[WORK ITEM]
Nothing but the lines from the first line of the records through the line with "For high-purity water, used" should be output, exactly as written and free of pictures.

[EXTRACTED INFORMATION]
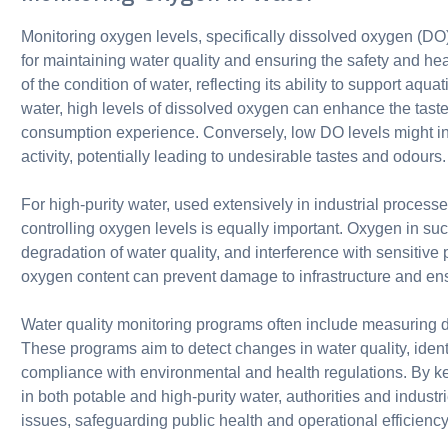
Monitoring oxygen levels, specifically dissolved oxygen (DO),
for maintaining water quality and ensuring the safety and he
of the condition of water, reflecting its ability to support aquat
water, high levels of dissolved oxygen can enhance the taste
consumption experience. Conversely, low DO levels might ind
activity, potentially leading to undesirable tastes and odours.
For high-purity water, used extensively in industrial proces
controlling oxygen levels is equally important. Oxygen in su
degradation of water quality, and interference with sensitive
oxygen content can prevent damage to infrastructure and ensur
Water quality monitoring programs often include measuring d
These programs aim to detect changes in water quality, ident
compliance with environmental and health regulations. By ke
in both potable and high-purity water, authorities and indus
issues, safeguarding public health and operational efficiency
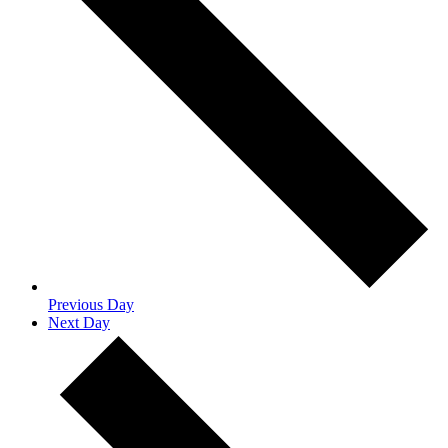
Previous Day
Next Day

[EXPECTED OUTPUT]
Monitoring oxygen levels, specifically dissolved oxygen (DO),
for maintaining water quality and ensuring the safety and he
of the condition of water, reflecting its ability to support aquat
water, high levels of dissolved oxygen can enhance the taste
consumption experience. Conversely, low DO levels might ind
activity, potentially leading to undesirable tastes and odours.
For high-purity water, used extensively in industrial proces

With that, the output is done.